Phoebe Griswold, the Presiding Bishop’s wife, met with women in Tokyo, Seoul, Shanghai and Taipei. In small groups and larger gatherings, she emphasized the importance of gender-equity in church councils and leadership bodies, and invited participation in Anglican Women’s Empowerment, a group that will next meet when the United Nations Committee on the Status of Women convenes in New York in March (a related ENS story will follow).

The Griswolds were accompanied in Asia by four senior staff members of the Episcopal Church Center, including Margaret Larom, director of Anglican and global relations, the Rev. Canon Brian Grieves, director of peace and justice ministries, and Barbara Braver, the Presiding Bishop’s assistant for communication.

The itinerary unfolded against the backdrop of notable international headlines: far-reaching protest of Japan’s Prime Minister Junichiro Koizumi’s visiting the Yasukuni Shrine, controversial for the memorial’s inclusion of war criminals; analysis of U.S. Defense Secretary Donald Rumsfeld’s meetings in China on the subject of military development; and measures to address an anticipated avian influenza epidemic. A 6.5-magnitude earthquake also rocked Tokyo during the Griswolds’ stay there; no casualties were reported.

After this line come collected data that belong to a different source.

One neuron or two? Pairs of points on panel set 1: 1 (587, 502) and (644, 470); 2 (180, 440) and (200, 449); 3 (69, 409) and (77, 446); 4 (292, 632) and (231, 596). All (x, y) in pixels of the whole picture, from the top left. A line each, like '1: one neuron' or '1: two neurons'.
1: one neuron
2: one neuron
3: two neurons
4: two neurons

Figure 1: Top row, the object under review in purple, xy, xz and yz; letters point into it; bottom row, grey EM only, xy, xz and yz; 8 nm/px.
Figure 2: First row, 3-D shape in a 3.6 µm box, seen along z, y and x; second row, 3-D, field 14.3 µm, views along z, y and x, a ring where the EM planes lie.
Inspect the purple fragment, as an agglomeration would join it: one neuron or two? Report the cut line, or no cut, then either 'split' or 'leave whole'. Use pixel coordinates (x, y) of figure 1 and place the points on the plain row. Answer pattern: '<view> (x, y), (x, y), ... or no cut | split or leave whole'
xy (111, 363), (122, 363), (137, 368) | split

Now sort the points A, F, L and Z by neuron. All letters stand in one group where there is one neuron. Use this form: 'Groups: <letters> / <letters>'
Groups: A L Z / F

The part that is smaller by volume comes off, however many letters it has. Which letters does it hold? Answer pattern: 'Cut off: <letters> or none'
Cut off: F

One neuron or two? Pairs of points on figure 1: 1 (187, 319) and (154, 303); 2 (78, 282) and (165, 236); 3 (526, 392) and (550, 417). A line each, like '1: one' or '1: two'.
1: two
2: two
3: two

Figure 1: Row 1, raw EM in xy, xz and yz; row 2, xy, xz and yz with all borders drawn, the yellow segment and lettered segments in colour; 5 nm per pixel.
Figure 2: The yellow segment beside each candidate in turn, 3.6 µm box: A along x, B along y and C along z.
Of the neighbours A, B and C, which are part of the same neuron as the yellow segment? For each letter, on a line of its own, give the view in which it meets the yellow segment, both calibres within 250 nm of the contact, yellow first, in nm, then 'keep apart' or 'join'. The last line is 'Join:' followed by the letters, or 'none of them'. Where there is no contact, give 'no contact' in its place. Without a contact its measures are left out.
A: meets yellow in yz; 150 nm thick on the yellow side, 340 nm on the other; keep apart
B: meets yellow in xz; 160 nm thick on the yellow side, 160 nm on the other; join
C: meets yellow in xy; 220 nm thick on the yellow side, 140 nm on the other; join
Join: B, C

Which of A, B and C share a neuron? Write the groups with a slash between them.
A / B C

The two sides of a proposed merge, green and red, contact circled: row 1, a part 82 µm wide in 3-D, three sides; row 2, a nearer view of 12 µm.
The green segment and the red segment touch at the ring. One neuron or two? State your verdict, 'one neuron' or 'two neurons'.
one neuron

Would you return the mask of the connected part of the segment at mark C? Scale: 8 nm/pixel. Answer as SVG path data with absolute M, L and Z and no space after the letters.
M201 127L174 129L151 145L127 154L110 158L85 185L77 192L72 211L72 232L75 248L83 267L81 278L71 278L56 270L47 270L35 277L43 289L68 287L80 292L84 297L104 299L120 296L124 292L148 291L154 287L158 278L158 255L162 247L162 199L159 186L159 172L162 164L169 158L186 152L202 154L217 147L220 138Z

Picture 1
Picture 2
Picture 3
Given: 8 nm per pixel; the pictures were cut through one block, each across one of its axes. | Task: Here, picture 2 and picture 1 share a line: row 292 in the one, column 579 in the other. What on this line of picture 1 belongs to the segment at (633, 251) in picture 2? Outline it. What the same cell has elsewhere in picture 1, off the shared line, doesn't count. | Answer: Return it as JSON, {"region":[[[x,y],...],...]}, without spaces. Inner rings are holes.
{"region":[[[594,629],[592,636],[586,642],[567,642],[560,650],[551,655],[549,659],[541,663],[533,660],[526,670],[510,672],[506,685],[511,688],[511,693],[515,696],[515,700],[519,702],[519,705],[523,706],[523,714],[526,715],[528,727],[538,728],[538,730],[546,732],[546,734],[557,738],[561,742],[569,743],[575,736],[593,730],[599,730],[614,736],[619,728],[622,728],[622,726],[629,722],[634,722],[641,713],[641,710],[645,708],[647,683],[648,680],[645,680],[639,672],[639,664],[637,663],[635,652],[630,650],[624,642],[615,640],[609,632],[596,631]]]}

Clear international commitments to peacemaking were underscored as Griswold visited Hiroshima’s Peace Park memorializing the 200,000 killed in the U.S. atomic bomb blast of 60 years ago, a topic of his October 23 sermon in the city’s Resurrection Church (see full ENS report, http://www.episcopalchurch.org/3577_68761_ENG_HTM.htm).

Likewise in China, Griswold prayed and left a votive candle at the memorial to the 300,000 killed in the 1937-38 Nanjing Massacre waged by Japan. Griswold’s prayer asked that this and other similarly far-reaching acts of violence “never happen again.”

In Korea’s Demilitarized Zone, the power of prayer and reconciliation was affirmed by a military chaplain and South Korean laypersons who stood with tears brimming as the Presiding Bishop prayed that “paths forward be achieved.”

-- Canon Robert Williams is the Episcopal Church’s director of communication. As part of the Presiding Bishop’s delegation in Asia, Williams conferred with clergy and lay leaders on steps to strengthen communication between Anglican provinces.